*TASK DESCRIPTION*.
For the entries below, print exactly the lines between the line holding "thumb tip: (908, 972)" and the line holding "thumb mcp: (1169, 1230)", inclusive, and nothing else.

*Records contained in a dataset*.
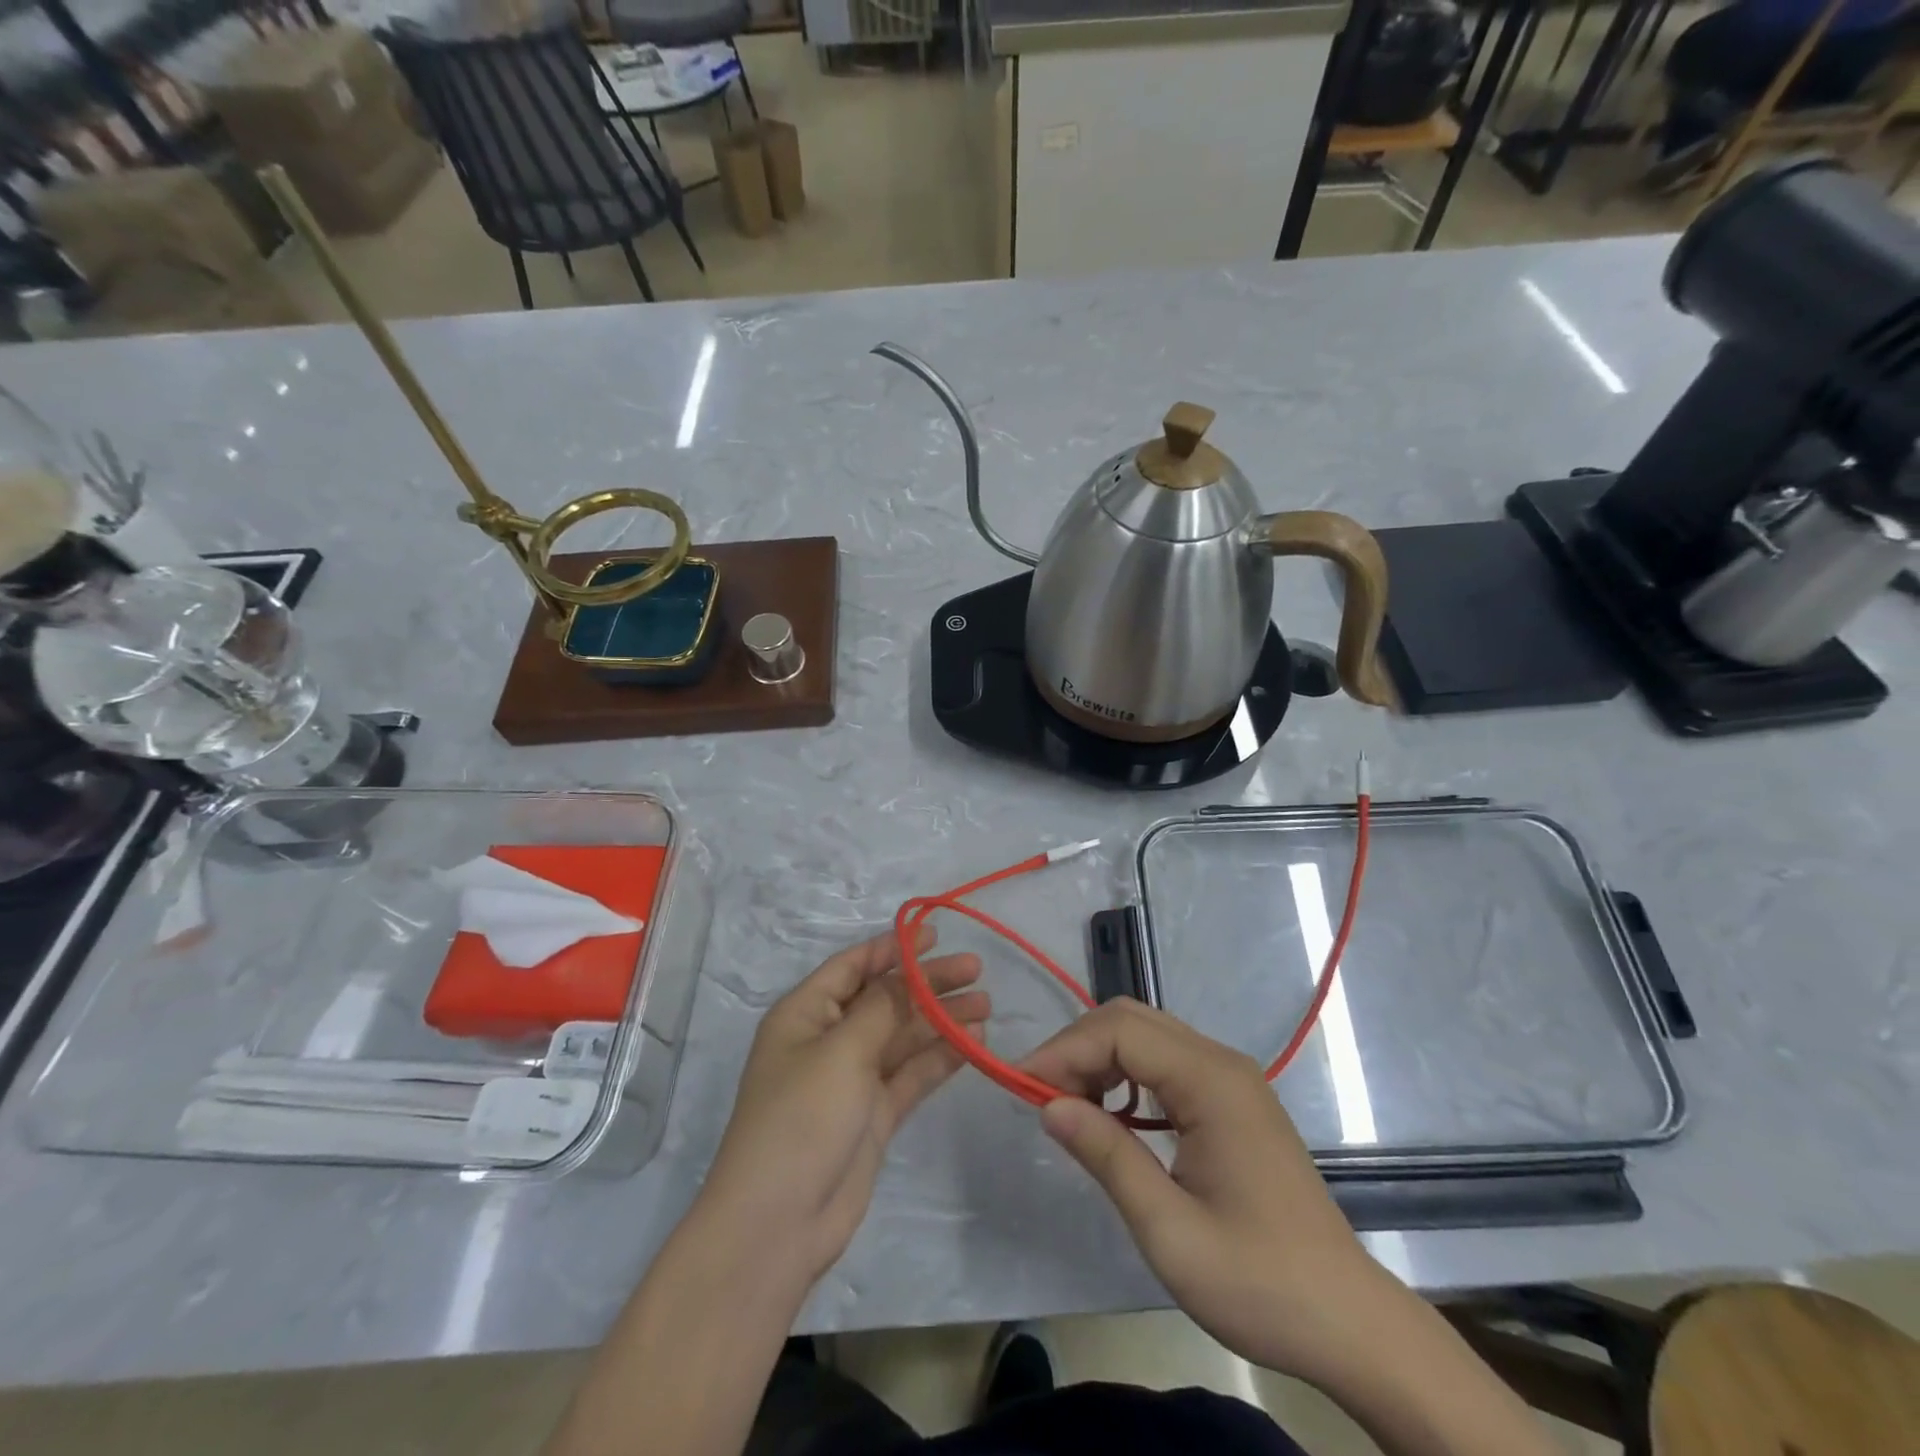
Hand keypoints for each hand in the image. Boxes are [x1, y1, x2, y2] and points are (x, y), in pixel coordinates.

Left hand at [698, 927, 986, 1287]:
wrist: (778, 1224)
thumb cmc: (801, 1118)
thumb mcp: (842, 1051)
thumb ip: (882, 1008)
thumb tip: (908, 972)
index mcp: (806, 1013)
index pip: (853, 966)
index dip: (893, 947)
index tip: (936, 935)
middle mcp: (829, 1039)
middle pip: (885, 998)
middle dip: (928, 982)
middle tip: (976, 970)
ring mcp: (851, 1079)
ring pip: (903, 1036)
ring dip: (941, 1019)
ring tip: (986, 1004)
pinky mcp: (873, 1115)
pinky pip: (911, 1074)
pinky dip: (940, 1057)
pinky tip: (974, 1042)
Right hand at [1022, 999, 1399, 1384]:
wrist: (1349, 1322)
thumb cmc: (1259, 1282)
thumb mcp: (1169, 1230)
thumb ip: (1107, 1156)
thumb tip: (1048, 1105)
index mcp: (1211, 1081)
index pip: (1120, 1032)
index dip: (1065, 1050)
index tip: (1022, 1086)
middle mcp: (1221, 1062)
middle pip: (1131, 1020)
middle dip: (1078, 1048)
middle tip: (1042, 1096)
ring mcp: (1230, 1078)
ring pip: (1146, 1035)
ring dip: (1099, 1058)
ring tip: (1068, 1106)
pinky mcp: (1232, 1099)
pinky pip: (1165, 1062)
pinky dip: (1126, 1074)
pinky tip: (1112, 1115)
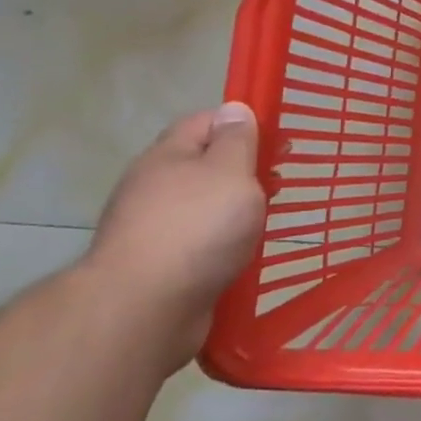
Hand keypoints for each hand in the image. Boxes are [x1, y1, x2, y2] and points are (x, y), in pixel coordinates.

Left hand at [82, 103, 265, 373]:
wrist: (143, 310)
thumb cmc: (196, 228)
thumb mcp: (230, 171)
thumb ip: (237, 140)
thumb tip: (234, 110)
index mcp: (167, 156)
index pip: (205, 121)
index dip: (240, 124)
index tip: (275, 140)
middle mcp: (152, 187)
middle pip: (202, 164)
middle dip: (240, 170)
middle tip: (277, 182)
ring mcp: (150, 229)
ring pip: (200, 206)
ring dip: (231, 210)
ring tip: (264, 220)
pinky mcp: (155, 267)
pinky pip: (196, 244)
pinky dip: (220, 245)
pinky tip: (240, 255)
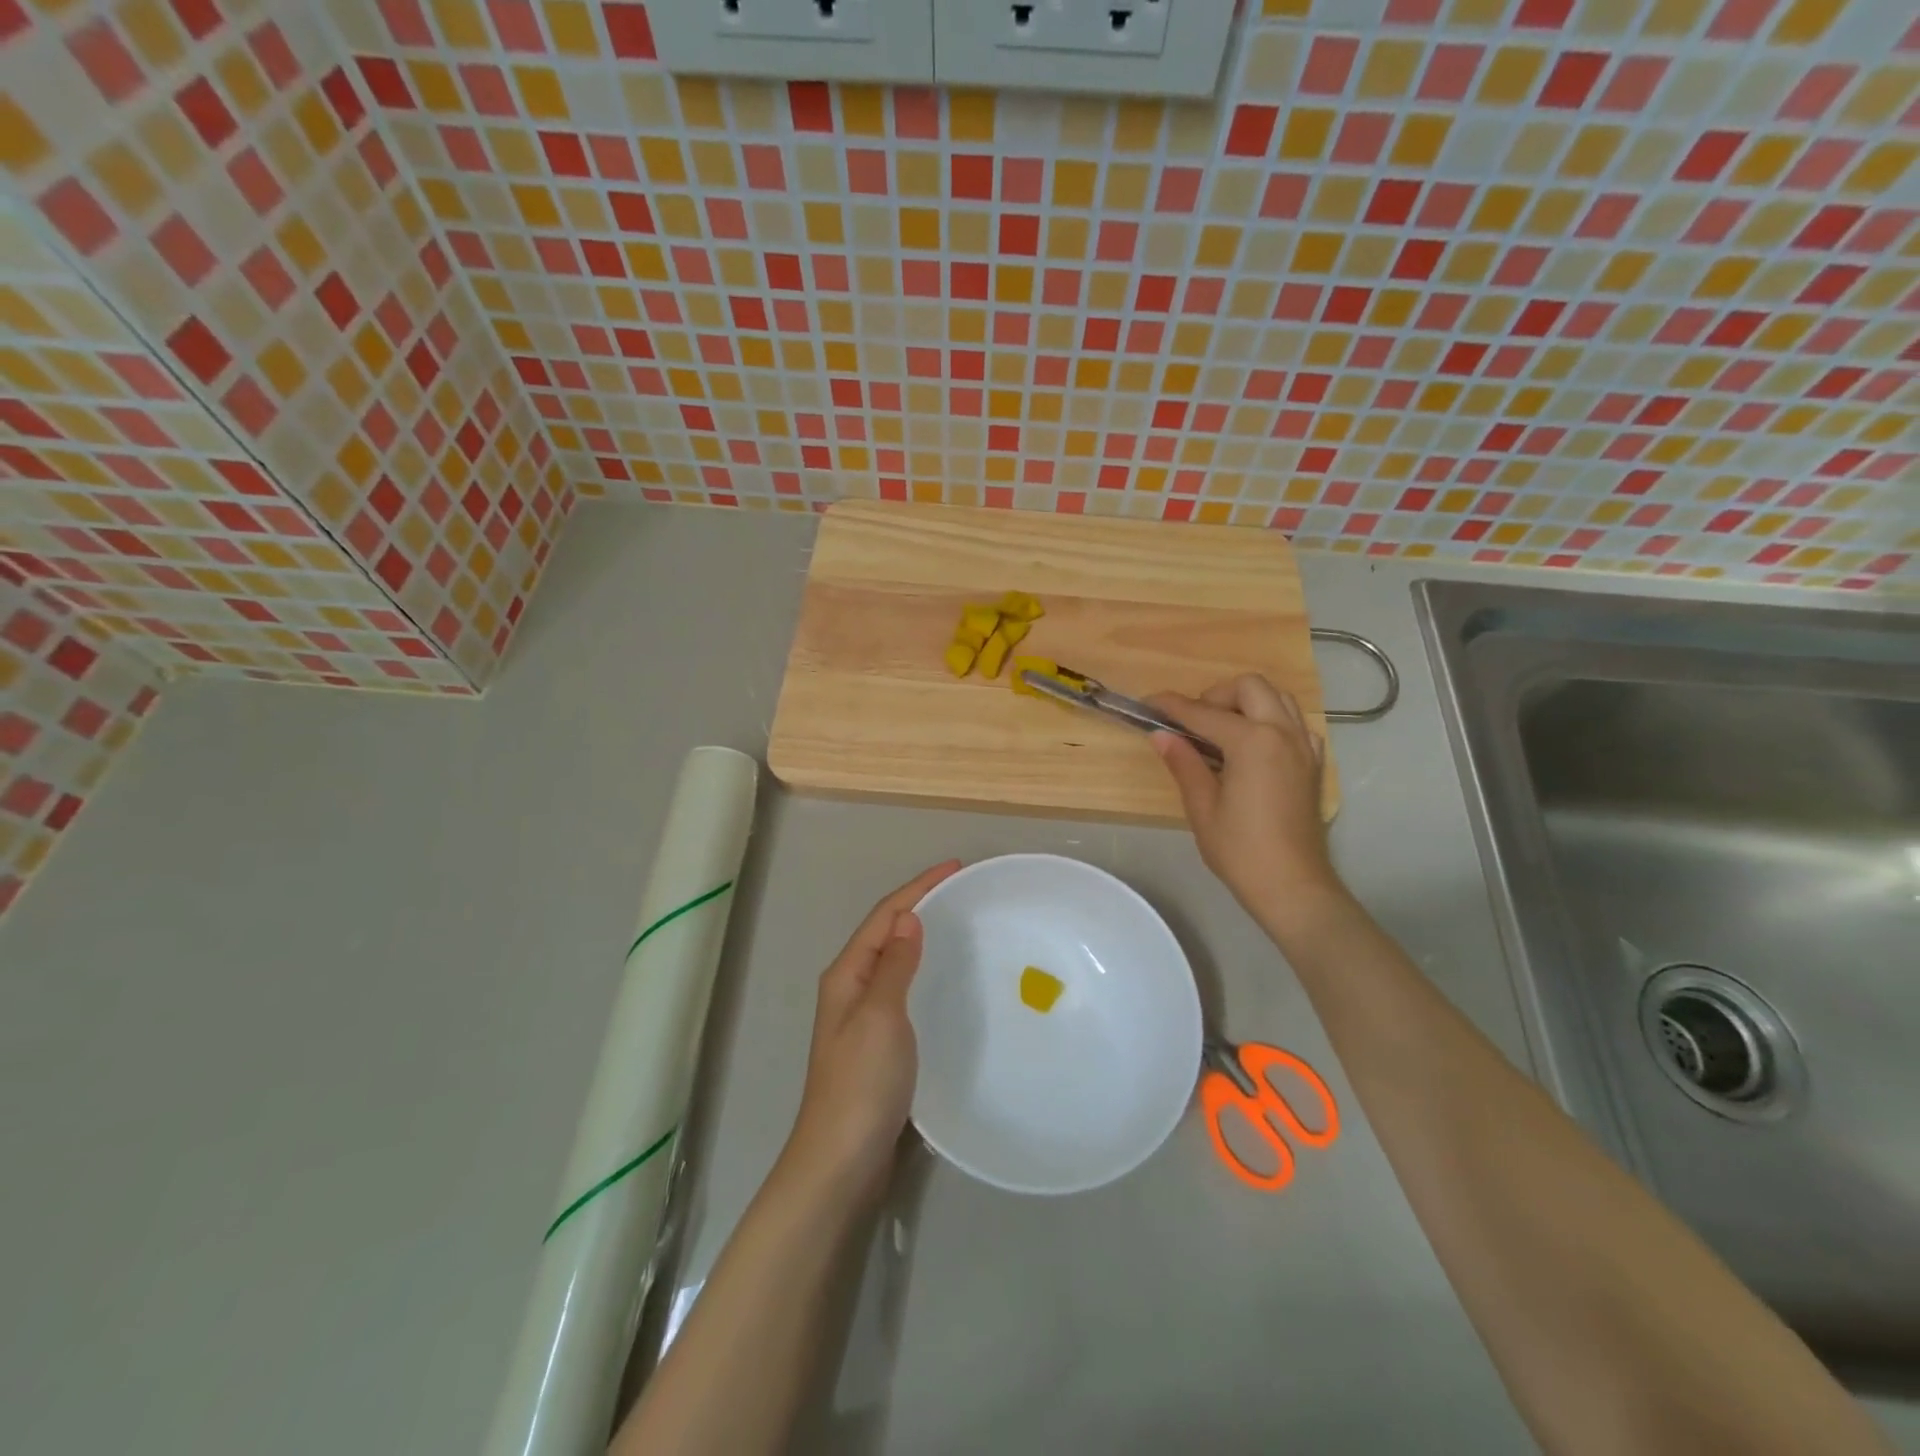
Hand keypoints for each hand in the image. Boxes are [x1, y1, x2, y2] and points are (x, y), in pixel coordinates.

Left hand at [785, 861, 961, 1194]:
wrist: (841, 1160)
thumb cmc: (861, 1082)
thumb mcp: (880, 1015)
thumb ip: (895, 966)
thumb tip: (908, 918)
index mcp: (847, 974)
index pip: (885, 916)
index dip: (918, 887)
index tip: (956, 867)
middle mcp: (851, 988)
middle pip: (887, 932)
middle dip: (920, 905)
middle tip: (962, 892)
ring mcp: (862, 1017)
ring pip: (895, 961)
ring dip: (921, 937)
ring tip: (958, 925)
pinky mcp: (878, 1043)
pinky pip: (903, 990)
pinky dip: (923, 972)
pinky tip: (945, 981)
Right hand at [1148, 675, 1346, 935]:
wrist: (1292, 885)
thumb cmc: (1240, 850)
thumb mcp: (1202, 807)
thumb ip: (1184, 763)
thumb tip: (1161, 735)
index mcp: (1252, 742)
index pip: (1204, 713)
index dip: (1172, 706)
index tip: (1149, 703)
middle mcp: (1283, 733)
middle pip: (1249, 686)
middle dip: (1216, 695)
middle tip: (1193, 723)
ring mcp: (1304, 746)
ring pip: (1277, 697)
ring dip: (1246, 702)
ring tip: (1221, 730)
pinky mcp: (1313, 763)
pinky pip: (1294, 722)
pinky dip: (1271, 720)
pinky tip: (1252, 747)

*RESPONSE AREA*.
thumb tip: (908, 972)
index mcp: (806, 1013)
index pip: (853, 966)
index dip: (893, 947)
index tip: (936, 935)
middle mcp: (829, 1039)
middle pip: (885, 998)
middle dip: (928, 982)
middle tip: (976, 970)
ring mcp: (851, 1079)
ring pip: (903, 1036)
ring dip: (941, 1019)
ring tip: (986, 1004)
pinky mcp: (873, 1115)
pinky pip: (911, 1074)
pinky dip: (940, 1057)
pinky tip: (974, 1042)
Right hand at [1022, 999, 1399, 1384]:
wrist: (1349, 1322)
thumb cmc: (1259, 1282)
thumb mcp: (1169, 1230)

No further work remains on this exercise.